I'm not sure what it was I ingested yesterday evening but I'm 99% certain some contaminant entered my brain. As soon as I'd finished blogging I went up to my bedroom feeling fairly whacked yet rather than falling in to a deep luxurious sleep I spent the next two hours ruminating over every depressing topic possible. Can't quite remember how it all began. Probably snuggling in to the pillow feeling, as I usually do, highly grateful to have a warm cosy bed and a roof over my head. This then lead on to thoughts of poverty, disease, war, hunger, abuse, contemplation on whether a human can be born evil or is made that way, anxiety over my own parenting, frustration at life and it's uncertainty and eventually the conclusion that in the end it's possibly all pointless. Next time I really must stick to counting sheep.

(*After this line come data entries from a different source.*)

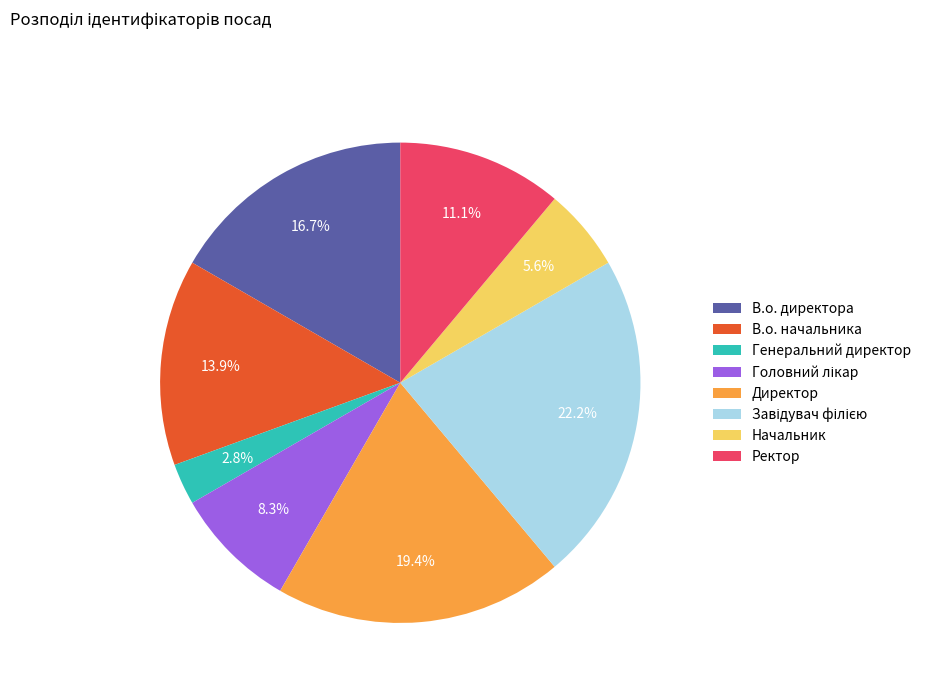

To the nearest percent, what is the difference between the largest and smallest slice percentages?

19%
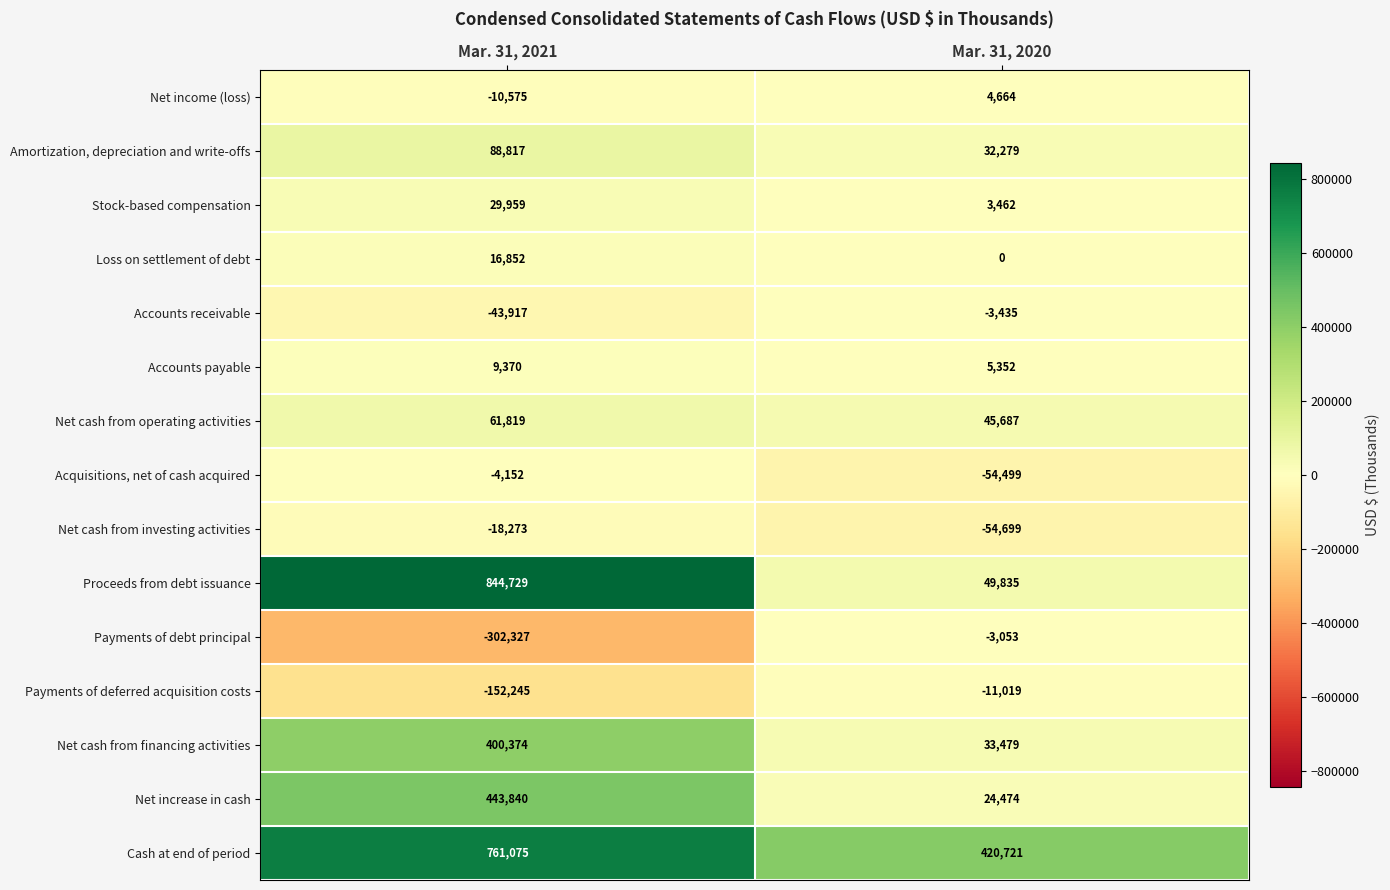

The Amortization, depreciation and write-offs series shows 144641 at Mar. 31, 2021. True or false?

False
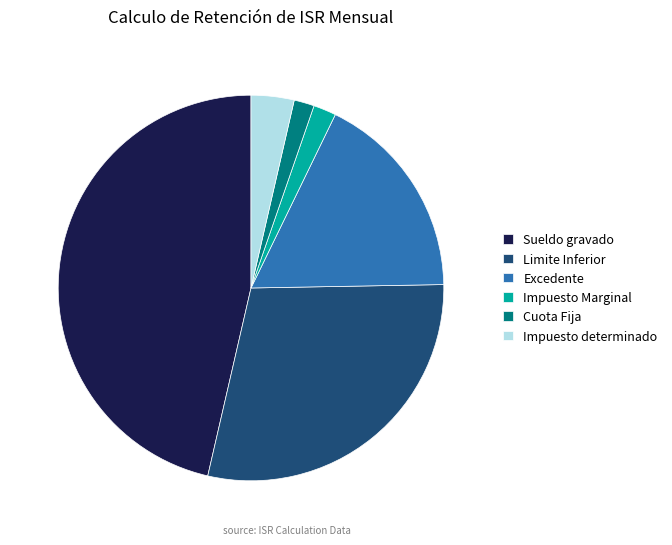

The Impuesto determinado slice represents 17% of the pie. True or false?

False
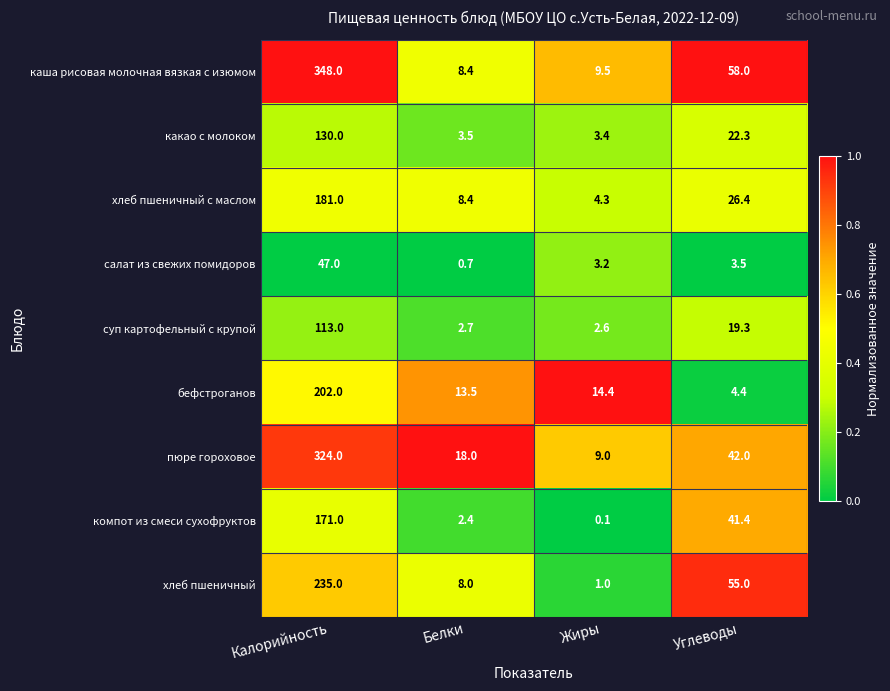

List the series in order of their peak value, lowest first.

салат из свежих помидоров, суп картофельный с крупой, какао с молоком, компот из смеси сухофруктов, хлеб пшеничный с маслом, бефстроганов, хлеб пшеничный, пюре гороховое, каша рисовая молочная вязкая с изюмом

I would love to have access to someone else's mind for the day. It has often occured to me that my perception and experience of life may be completely unique (as could everyone's) but I will never know if it's different to the norm because I only know my inner self and no-one elses. Assuming that a 'norm' even exists. For example; If you picture the colour blue in your mind, how do you know that what you are seeing is actually blue? Could it be that you are infact seeing the colour which I know as red but you have learnt to call it blue? Unless I can get inside you and see what you see I will never quite know. Not that it really matters. If when I see purple you see turquoise I'm guessing it won't impact on the future of the world all that much.
Good news is that I have some new tennants. Really good news is that they are friends of ours so I can ditch the letting agency and hopefully it will be a mutually beneficial arrangement. I am aware that I shall no longer be able to sell the property but in all honesty I don't think it was going anywhere any time soon. So we shall sit on it for a few more years and hope the economy takes a turn for the better. Failing that there's always arson.
Right then off now to go have my tetanus jab. I'm fairly certain I have none of the symptoms but may aswell go get it anyway and innoculate myself for the next ten years. Who knows when the next attack could occur - Violet may be gone but I still live with a bunch of savage animals.